La grande scommessa: cambiare e tenere unita l’Europa
di Antonio Lovascio • Poteva andare anche peggio nel voto per l’Europa. Ma le urne hanno ugualmente partorito un paradosso. Merkel e Macron crollano, ma continueranno a comandare. I Verdi e i populisti crescono, ma non conteranno più di tanto, anche se daranno vita ad un’agguerrita opposizione. Ognuno è convinto di aver vinto, ma è un’Europa chiusa a tripla mandata, e vecchia. Certo si faticherà a trovare i giusti equilibri per una nuova maggioranza nel Parlamento di Strasburgo ed a formare un nuovo governo a Bruxelles: il Ppe, lo schieramento che ha conservato il maggior numero di seggi, sta già cercando un’intesa con il Pse (seconda forza) e i liberali dell’Alde, mentre i Verdi sono al momento una grande incognita. C’è da procedere al rinnovo degli incarichi più importanti della Commissione Europea, l’organo esecutivo dell’Unione. Il più rilevante è quello del presidente, attualmente ricoperto dal contestatissimo lussemburghese Jean-Claude Juncker, il cui mandato scadrà il primo novembre, quando anche Mario Draghi lascerà la presidenza della Bce. Ancora una volta Germania e Francia, i due paesi più popolosi dell’Unione, hanno posizioni diverse. Nel primo incontro postelettorale con gli altri Capi di Stato e di Governo europei, la cancelliera Merkel ha detto che affiderebbe il ruolo di comando al tedesco quarantaseienne Manfred Weber, personaggio emergente del suo partito che ha preso più voti. Il presidente francese Emmanuel Macron non ha espresso una preferenza precisa, ma ha citato tre possibili candidati (ovviamente nessuno dei tre era Weber) non in base al principio del peso elettorale ma del profilo «più carismatico, creativo e competente possibile». Si prevedono,dunque, tempi lunghi per raggiungere un’intesa.

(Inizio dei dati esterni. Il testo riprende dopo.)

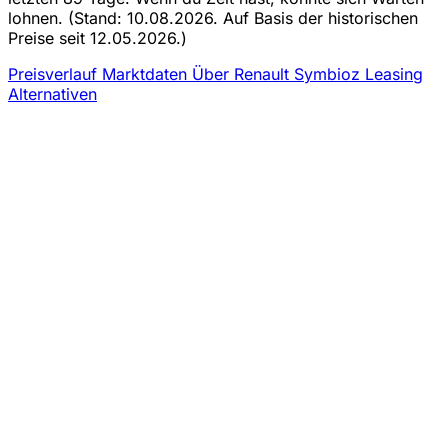
lohnen.
(Stand: 10.08.2026. Auf Basis der historischen
Preise seit 12.05.2026.)
Preisverlauf
Marktdaten
Über Renault Symbioz Leasing
Alternativen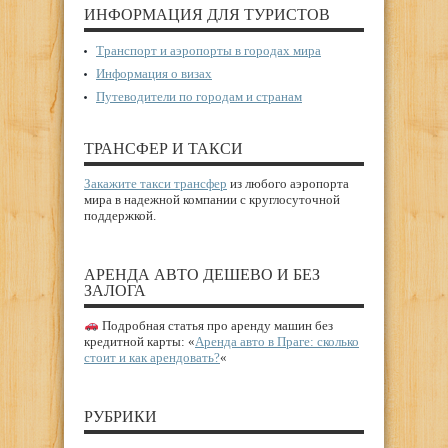
ИНФОРМАЦИЯ ДЛЯ ТУРИСТОВ
Транспорт и аэропорты в городах мира
Информация о визах
Путеводители по городам и странам
ТРАНСФЕР И ТАКСИ
Закажите такси трансфер
из любого аэропорта
мира в надежной компании с круглосуточной
поддержкой.
АРЕНДА АВТО ДЕШЕВО И БЕЗ
ЗАЛОГА
Подробная статья про аренду машин без
кредитной карты: «
Аренда авто в Праге: сколько
стоит и как арендовать?
«
РУБРИКИ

Insomma occorre non giocare più con la UE: è una conquista per la quale i cittadini devono esigere il rispetto da parte dei loro governanti. I politici non possono più fare quello che David Cameron in Gran Bretagna ha fatto più di tutti gli altri: usare cioè l’Ue per motivi di interesse di partito e personale, finendo col provocare la disfatta del partito conservatore e la Brexit. Servono, insomma, meno Cameron e più Helmut Kohl, ovvero persone che nella propria attività politica si battano per far avanzare l’Europa, anche se questo può comportare sconfitte elettorali, come accadde appunto a Kohl, che si ritirò dalla politica avendo perso le elezioni del 1998, ma dopo aver fatto approvare in Europa il progetto dell’euro. Non si può avere un’Europa a costo zero per un leader politico.